ACTION ITEM:
Output all the records word for word. Drop the pictures.

Collected data entries
*** Block opens ***
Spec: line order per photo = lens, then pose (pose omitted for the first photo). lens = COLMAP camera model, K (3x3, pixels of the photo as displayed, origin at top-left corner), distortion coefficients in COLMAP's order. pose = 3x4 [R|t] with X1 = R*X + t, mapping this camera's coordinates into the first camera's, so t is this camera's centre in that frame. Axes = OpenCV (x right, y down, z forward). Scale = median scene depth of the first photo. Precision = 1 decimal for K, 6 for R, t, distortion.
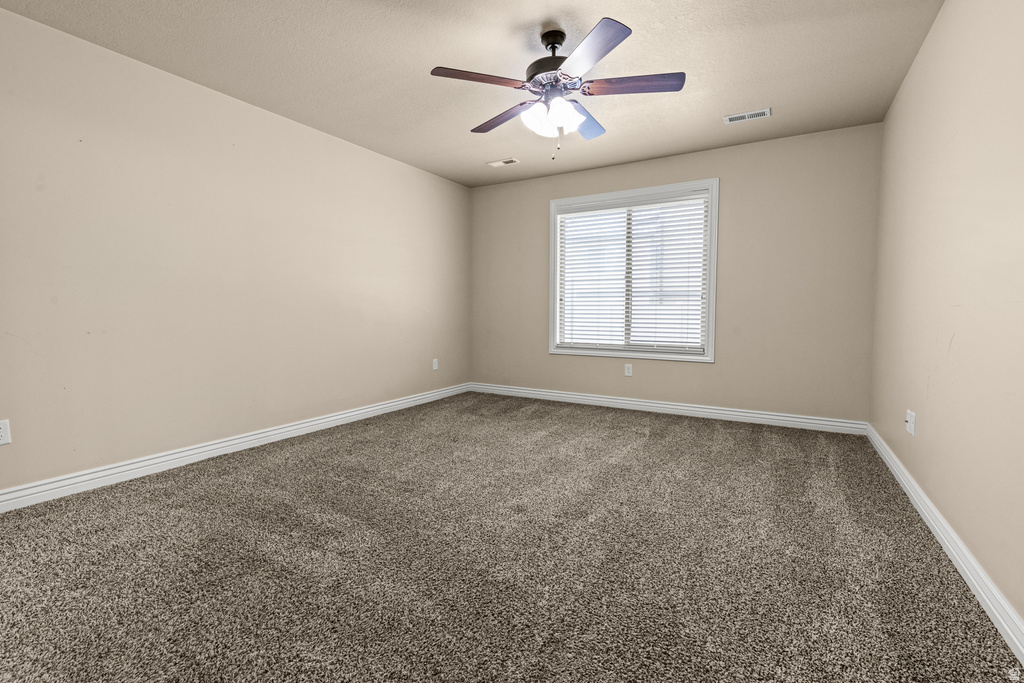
lens RADIAL K [[471.4, 0, 524.6], [0, 471.4, 342.4], [0, 0, 1]] dist [0.004294, 0.000449]
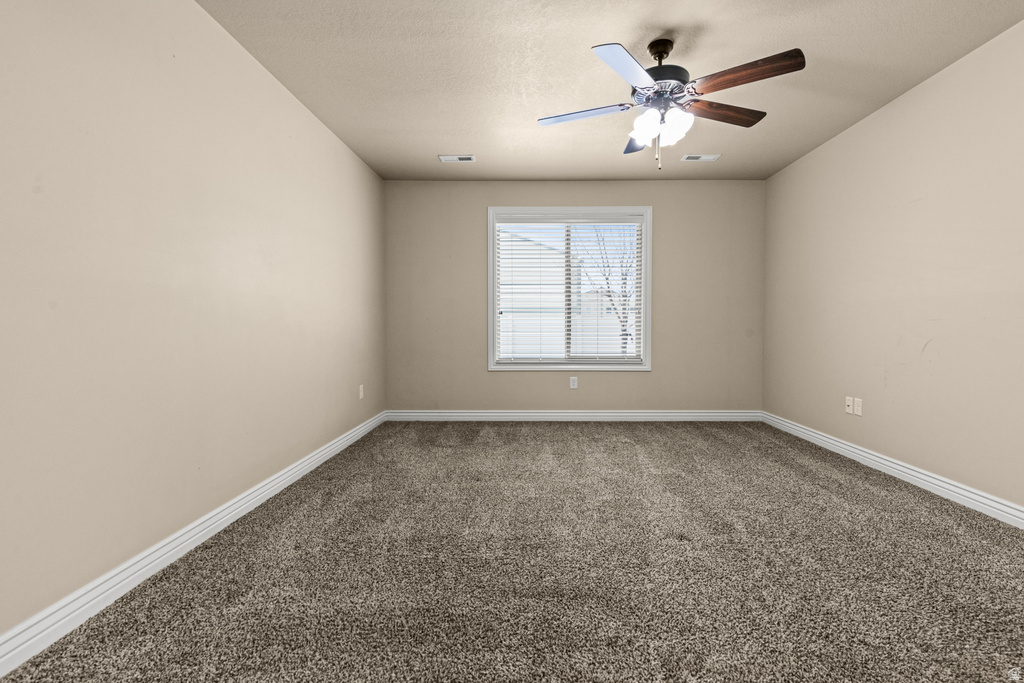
lens RADIAL K [[471.4, 0, 524.6], [0, 471.4, 342.4], [0, 0, 1]] dist [0.004294, 0.000449]
pose [[0.859833, -0.021020, 0.510143, -0.422102], [0.036973, 0.999092, -0.021150, -0.011389], [-0.509236, 0.037047, 0.859829, 0.193864]]
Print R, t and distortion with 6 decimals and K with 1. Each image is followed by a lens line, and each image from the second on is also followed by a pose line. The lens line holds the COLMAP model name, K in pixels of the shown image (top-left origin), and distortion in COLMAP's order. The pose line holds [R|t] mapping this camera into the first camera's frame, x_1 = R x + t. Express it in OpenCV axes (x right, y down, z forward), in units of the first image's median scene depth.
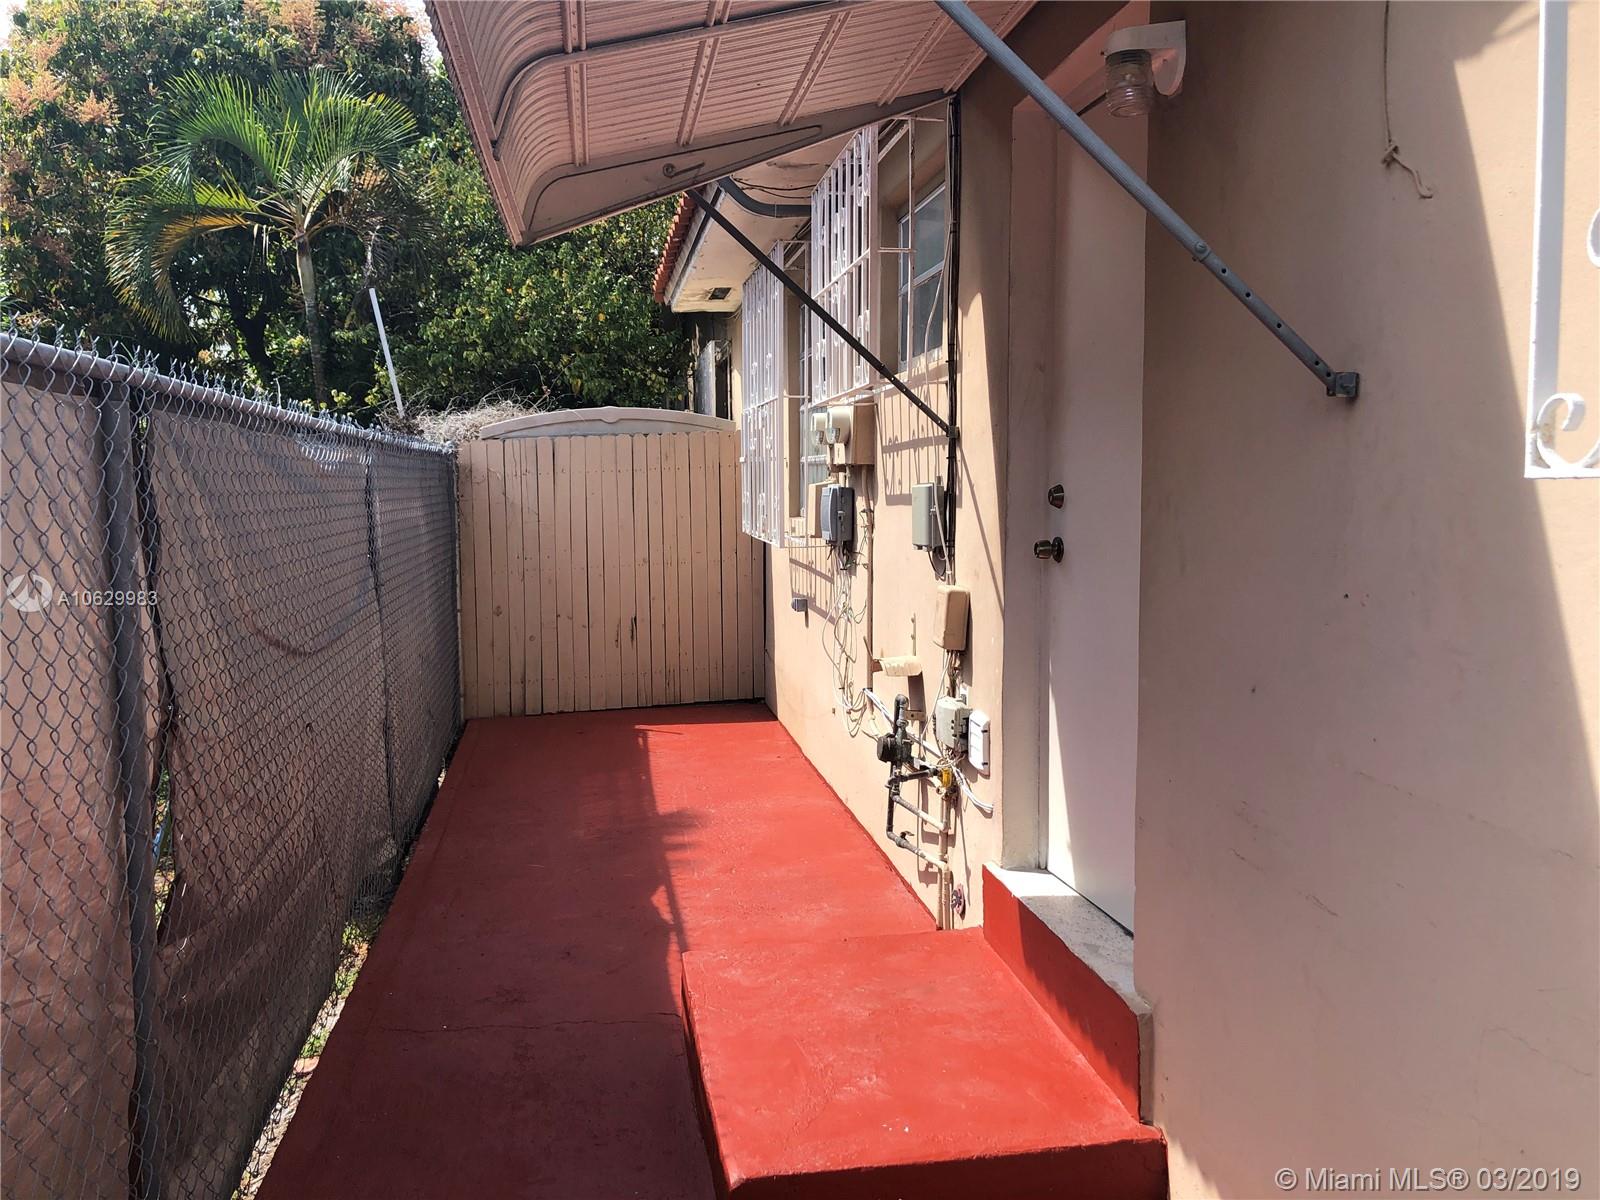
lens RADIAL K [[1322.1, 0, 802.3], [0, 1322.1, 596.6], [0, 0, 1]] dist [0.040209, -0.038171]
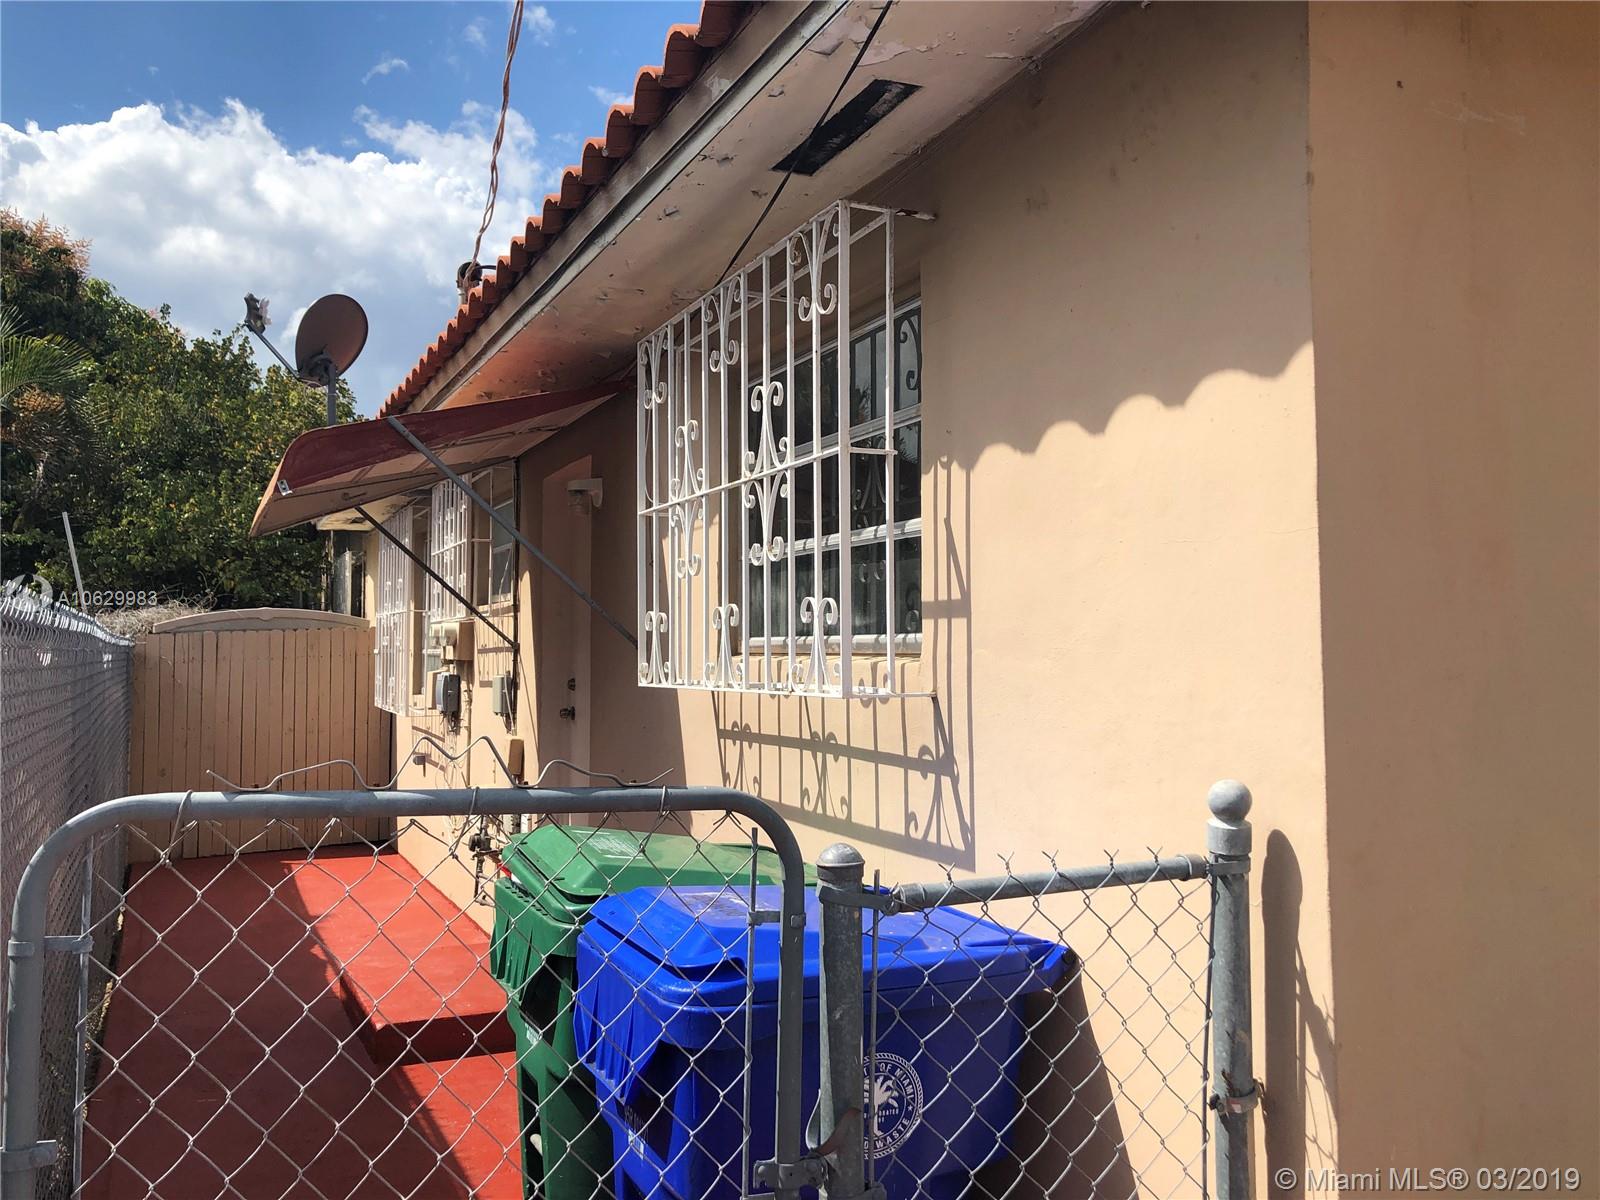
*** Block closes ***
OUTPUT FOR THIS TASK:
Spec: line order per photo = lens, then pose (pose omitted for the first photo). lens = COLMAP camera model, K (3x3, pixels of the photo as displayed, origin at top-left corner), distortion coefficients in COLMAP's order. pose = 3x4 [R|t] with X1 = R*X + t, mapping this camera's coordinates into the first camera's, so t is this camera's centre in that frame. Axes = OpenCV (x right, y down, z forward). Scale = median scene depth of the first photo. Precision = 1 decimal for K, 6 for R, t, distortion.
lens RADIAL K [[471.4, 0, 524.6], [0, 471.4, 342.4], [0, 0, 1]] dist [0.004294, 0.000449]
lens RADIAL K [[471.4, 0, 524.6], [0, 471.4, 342.4], [0, 0, 1]] dist [0.004294, 0.000449]
pose [[0.859833, -0.021020, 0.510143, -0.422102], [0.036973, 0.999092, -0.021150, -0.011389], [-0.509236, 0.037047, 0.859829, 0.193864]]
Print R, t and distortion with 6 decimals and K with 1. Each image is followed by a lens line, and each image from the second on is also followed by a pose line. The lens line holds the COLMAP model name, K in pixels of the shown image (top-left origin), and distortion in COLMAP's order. The pose line holds [R|t] mapping this camera into the first camera's frame, x_1 = R x + t. Express it in OpenCV axes (x right, y down, z forward), in units of the first image's median scene depth.
lens RADIAL K [[1322.1, 0, 802.3], [0, 1322.1, 596.6], [0, 0, 1]] dist [0.040209, -0.038171]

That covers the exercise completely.